One of North America’s most impressive, dramatic natural landmarks, the Canadian side of Niagara Falls is no simple wilderness. With burgeoning nightlife and plentiful attractions for travelers of all ages, the city of Niagara Falls juxtaposes the nominal landmark’s organic beauty with urbanity and man-made theater. The least outdoorsy and adventuresome of travelers will find enough variety in shopping, dining and modern entertainment to make a Niagara Falls visit well worth their while. Even so, the golden palaces of Eldorado could not outshine the power of the triad Horseshoe, American and Bridal Veil falls that make up Niagara Falls.

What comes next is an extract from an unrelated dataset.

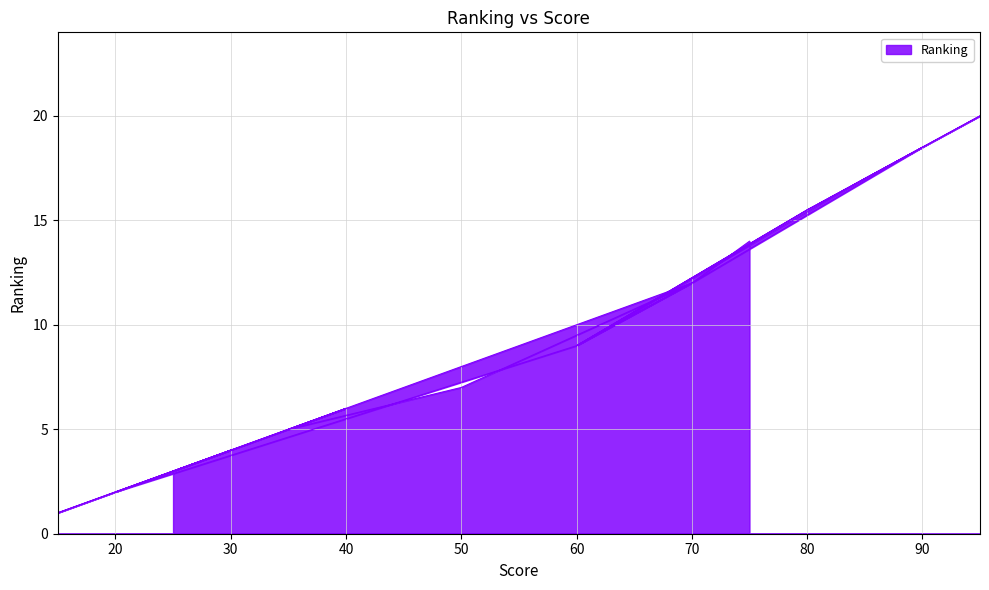

List the labels in order of value, largest first.

95, 90, 90, 85, 80, 80, 75, 70, 70, 70, 60, 60, 60, 50, 40, 35, 30, 25, 20, 15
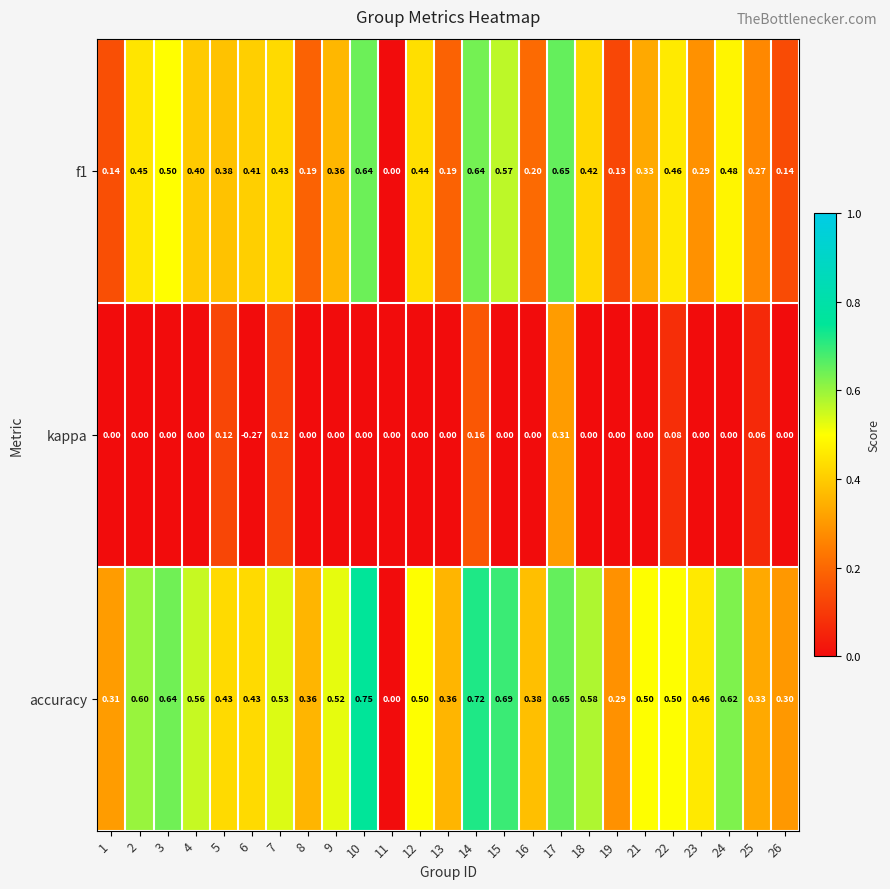

Which series has the widest spread of values?

accuracy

The city of Niagara Falls, Ontario, provides viewing opportunities of the falls from nearly every angle imaginable. Observation decks all around the city’s Fallsview district offer expansive, distance views of the Horseshoe and American falls. The legendary Maid of The Mist boat floats right into the spray at the base of the falls. Helicopter rides can be hired out for visitors who prefer the bird’s-eye view, and the “Journey Behind the Falls” tour will take visitors 150 feet into the bedrock and tunnels behind the falls. The Skylon Tower and Konica Minolta Tower offer stunning views more removed from the action as does the 173-foot-high Ferris wheel, Skywheel. Travelers looking for high-adrenaline thrills can get their kicks with a jet boat ride through the class-five Niagara River whitewater. If the falls and river truly aren’t enough, or just aren’t doing the trick, fun can be had playing golf on a John Daly signature course, splashing around with the kids at Fallsview water park, or placing a bet at the Fallsview casino.
The Clifton Hill tourist promenade at Niagara Falls with its wax museums, haunted houses, mini-golf and arcades. Tourist restaurants like Planet Hollywood and Hard Rock Café are the spots for kitschy fun. Cozier fine-dining experiences can be found all around the city with tastes as familiar as pub and grille fare and as diverse as pan fusion cuisine. A trip to the nearby city St. Catharines, nicknamed the Graden City and located in the heart of Ontario Wine country, is a must for wine lovers and enthusiasts. St. Catharines is culturally juxtaposed to the commerciality of Niagara Falls city and is the home of many art, music and wine festivals. The Niagara Icewine Festival in particular should not be missed. Set in the winter beauty of southern Ontario, this January festival celebrates the region’s cherished dessert wines.
Travel options for getting to St. Catharines or Niagara Falls are varied and convenient. Niagara Falls does have an international airport, but flying into Toronto or Buffalo and driving will likely offer more flexibility. The train is a great way to access Niagara Falls. Canada’s Viarail provides service to the city and Amtrak’s Maple Leaf Line runs from New York to Toronto stopping in both Niagara Falls and St. Catharines.
As with most Canadian destinations, cold weather detesters will want to stay away from Niagara Falls during the winter months. The sight of ice on the falls is one of a kind, but the average high temperature is no higher than 55° F and as low as 30° F from September to May. A traveler who can cope with crowds, which will be immense, will find the summer months the best time to be cooled down by a Niagara Falls mist.